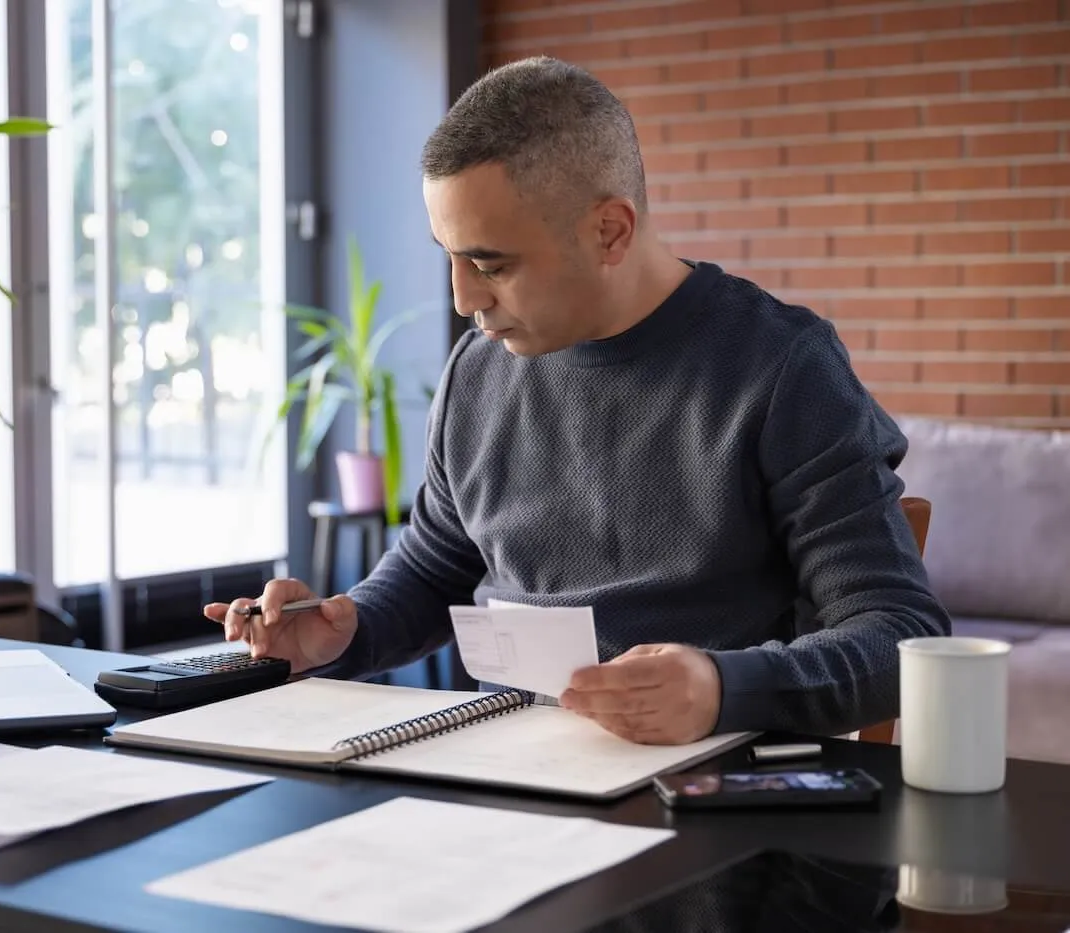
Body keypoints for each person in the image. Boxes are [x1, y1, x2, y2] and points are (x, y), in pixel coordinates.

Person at [205, 56, 950, 745]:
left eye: (490, 264)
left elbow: (900, 634)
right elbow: (437, 568)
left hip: (713, 798)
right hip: (508, 783)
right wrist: (347, 630)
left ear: (610, 230)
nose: (465, 300)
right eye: (451, 258)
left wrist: (724, 686)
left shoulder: (783, 368)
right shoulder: (479, 372)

[Work instructions]
Restate the entries above word for word, and keep the pictures out.

[Result of the exercise]
Body keypoints for each person in the image. Boxes are [x1, y1, x2, y2] and points are (x, y), in pixel coordinates.

Person at [205, 56, 950, 745]:
left eye: (490, 264)
left elbow: (900, 634)
right elbow: (437, 568)
left hip: (713, 798)
right hip: (508, 783)
right wrist: (347, 630)
left ear: (610, 230)
nose: (465, 300)
right eye: (451, 258)
left wrist: (724, 686)
left shoulder: (783, 368)
right shoulder: (479, 372)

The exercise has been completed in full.